- [Exercise brief]: Please give back the listing exactly, without any of its pictures.

[Recorded information — start]

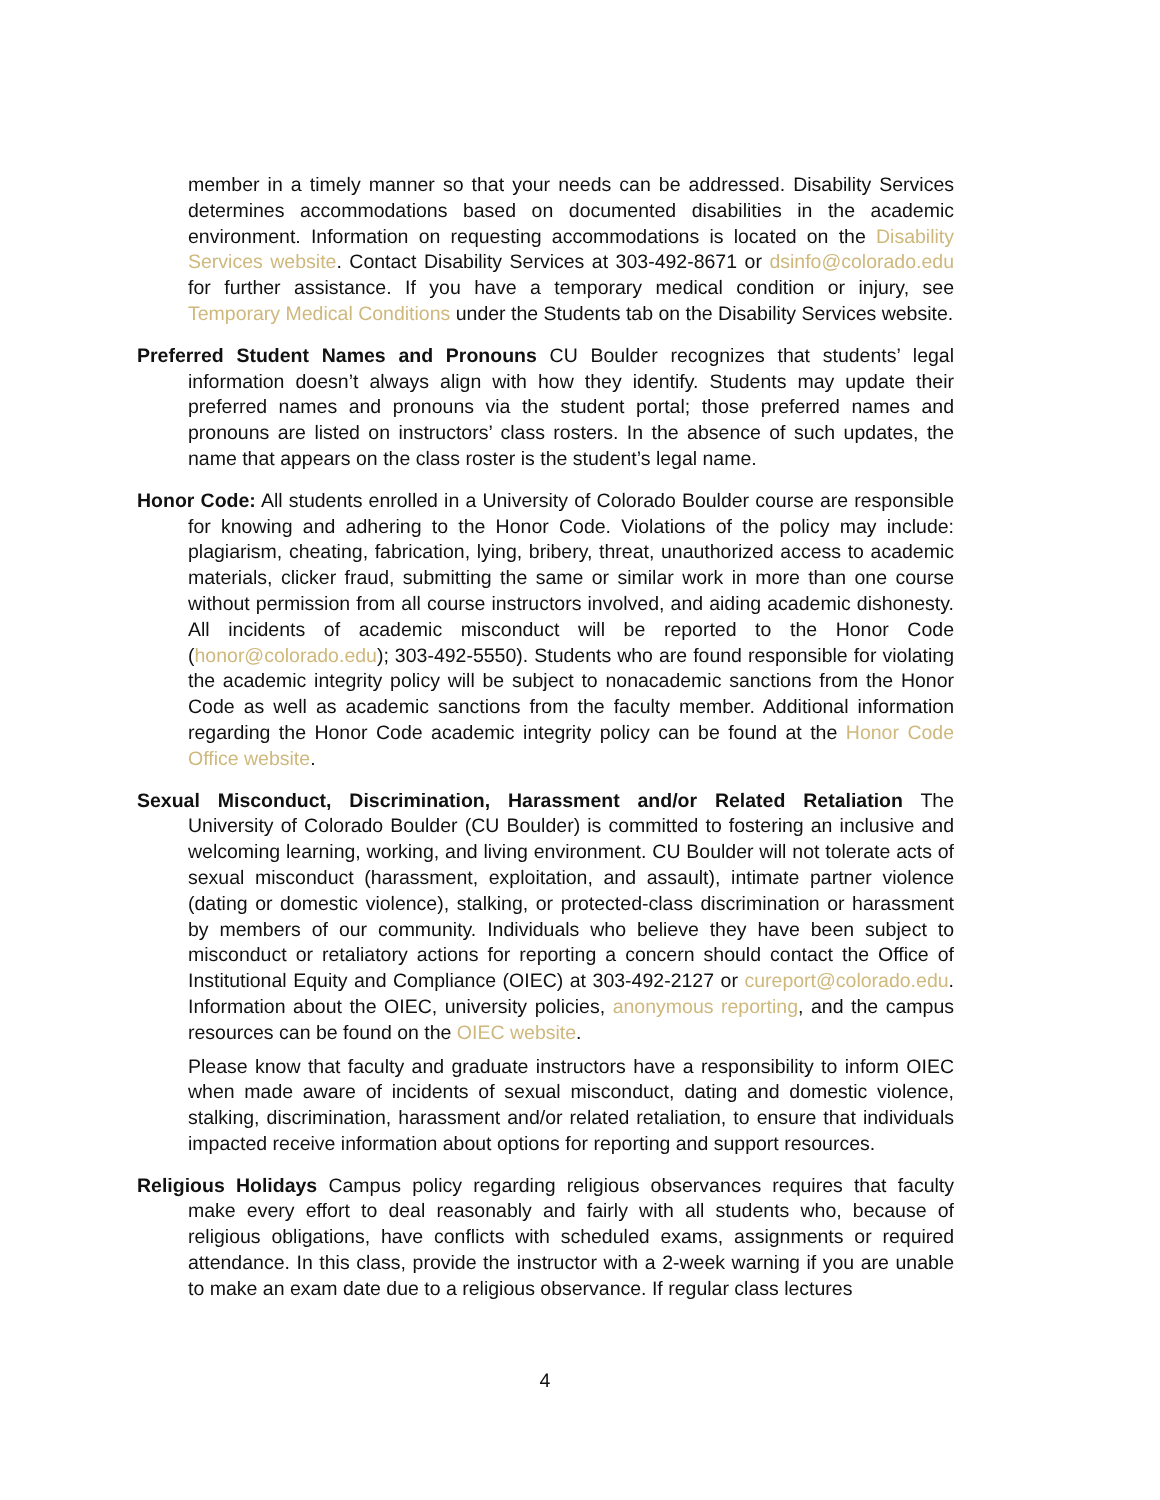member in a timely manner so that your needs can be addressed. Disability Services determines accommodations based on documented disabilities in the academic environment. Information on requesting accommodations is located on the Disability Services website. Contact Disability Services at 303-492-8671 or dsinfo@colorado.edu for further assistance. If you have a temporary medical condition or injury, see Temporary Medical Conditions under the Students tab on the Disability Services website.
Preferred Student Names and Pronouns CU Boulder recognizes that students’ legal information doesn’t always align with how they identify. Students may update their preferred names and pronouns via the student portal; those preferred names and pronouns are listed on instructors’ class rosters. In the absence of such updates, the name that appears on the class roster is the student’s legal name.
Honor Code: All students enrolled in a University of Colorado Boulder course are responsible for knowing and adhering to the Honor Code. Violations of the policy may include: plagiarism, cheating, fabrication, lying, bribery, threat, unauthorized access to academic materials, clicker fraud, submitting the same or similar work in more than one course without permission from all course instructors involved, and aiding academic dishonesty. All incidents of academic misconduct will be reported to the Honor Code (honor@colorado.edu); 303-492-5550). Students who are found responsible for violating the academic integrity policy will be subject to nonacademic sanctions from the Honor Code as well as academic sanctions from the faculty member. Additional information regarding the Honor Code academic integrity policy can be found at the Honor Code Office website.
Sexual Misconduct, Discrimination, Harassment and/or Related Retaliation The University of Colorado Boulder (CU Boulder) is committed to fostering an inclusive and welcoming learning, working, and living environment. CU Boulder will not tolerate acts of sexual misconduct (harassment, exploitation, and assault), intimate partner violence (dating or domestic violence), stalking, or protected-class discrimination or harassment by members of our community. Individuals who believe they have been subject to misconduct or retaliatory actions for reporting a concern should contact the Office of Institutional Equity and Compliance (OIEC) at 303-492-2127 or cureport@colorado.edu. Information about the OIEC, university policies, anonymous reporting, and the campus resources can be found on the OIEC website.
Please know that faculty and graduate instructors have a responsibility to inform OIEC when made aware of incidents of sexual misconduct, dating and domestic violence, stalking, discrimination, harassment and/or related retaliation, to ensure that individuals impacted receive information about options for reporting and support resources.
Religious Holidays Campus policy regarding religious observances requires that faculty make every effort to deal reasonably and fairly with all students who, because of religious obligations, have conflicts with scheduled exams, assignments or required attendance. In this class, provide the instructor with a 2-week warning if you are unable to make an exam date due to a religious observance. If regular class lectures
4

[Recorded information — finish]

- [Exercise solution]:
member in a timely manner so that your needs can be addressed. Disability Services determines accommodations based on documented disabilities in the academic environment. Information on requesting accommodations is located on the Disability Services website. Contact Disability Services at 303-492-8671 or dsinfo@colorado.edu for further assistance. If you have a temporary medical condition or injury, see Temporary Medical Conditions under the Students tab on the Disability Services website.
Preferred Student Names and Pronouns CU Boulder recognizes that students’ legal information doesn’t always align with how they identify. Students may update their preferred names and pronouns via the student portal; those preferred names and pronouns are listed on instructors’ class rosters. In the absence of such updates, the name that appears on the class roster is the student’s legal name.
Honor Code: All students enrolled in a University of Colorado Boulder course are responsible for knowing and adhering to the Honor Code. Violations of the policy may include: plagiarism, cheating, fabrication, lying, bribery, threat, unauthorized access to academic materials, clicker fraud, submitting the same or similar work in more than one course without permission from all course instructors involved, and aiding academic dishonesty. All incidents of academic misconduct will be reported to the Honor Code (honor@colorado.edu); 303-492-5550). Students who are found responsible for violating the academic integrity policy will be subject to nonacademic sanctions from the Honor Code as well as academic sanctions from the faculty member. Additional information regarding the Honor Code academic integrity policy can be found at the Honor Code Office website.
Sexual Misconduct, Discrimination, Harassment and/or Related Retaliation The University of Colorado Boulder (CU Boulder) is committed to fostering an inclusive and welcoming learning, working, and living environment. CU Boulder will not tolerate acts of sexual misconduct (harassment, exploitation, and assault), intimate partner violence (dating or domestic violence), stalking, or protected-class discrimination or harassment by members of our community. Individuals who believe they have been subject to misconduct or retaliatory actions for reporting a concern should contact the Office of Institutional Equity and Compliance (OIEC) at 303-492-2127 or cureport@colorado.edu. Information about the OIEC, university policies, anonymous reporting, and the campus resources can be found on the OIEC website.
Please know that faculty and graduate instructors have a responsibility to inform OIEC when made aware of incidents of sexual misconduct, dating and domestic violence, stalking, discrimination, harassment and/or related retaliation, to ensure that individuals impacted receive information about options for reporting and support resources.
Religious Holidays Campus policy regarding religious observances requires that faculty make every effort to deal reasonably and fairly with all students who, because of religious obligations, have conflicts with scheduled exams, assignments or required attendance. In this class, provide the instructor with a 2-week warning if you are unable to make an exam date due to a religious observance. If regular class lectures
4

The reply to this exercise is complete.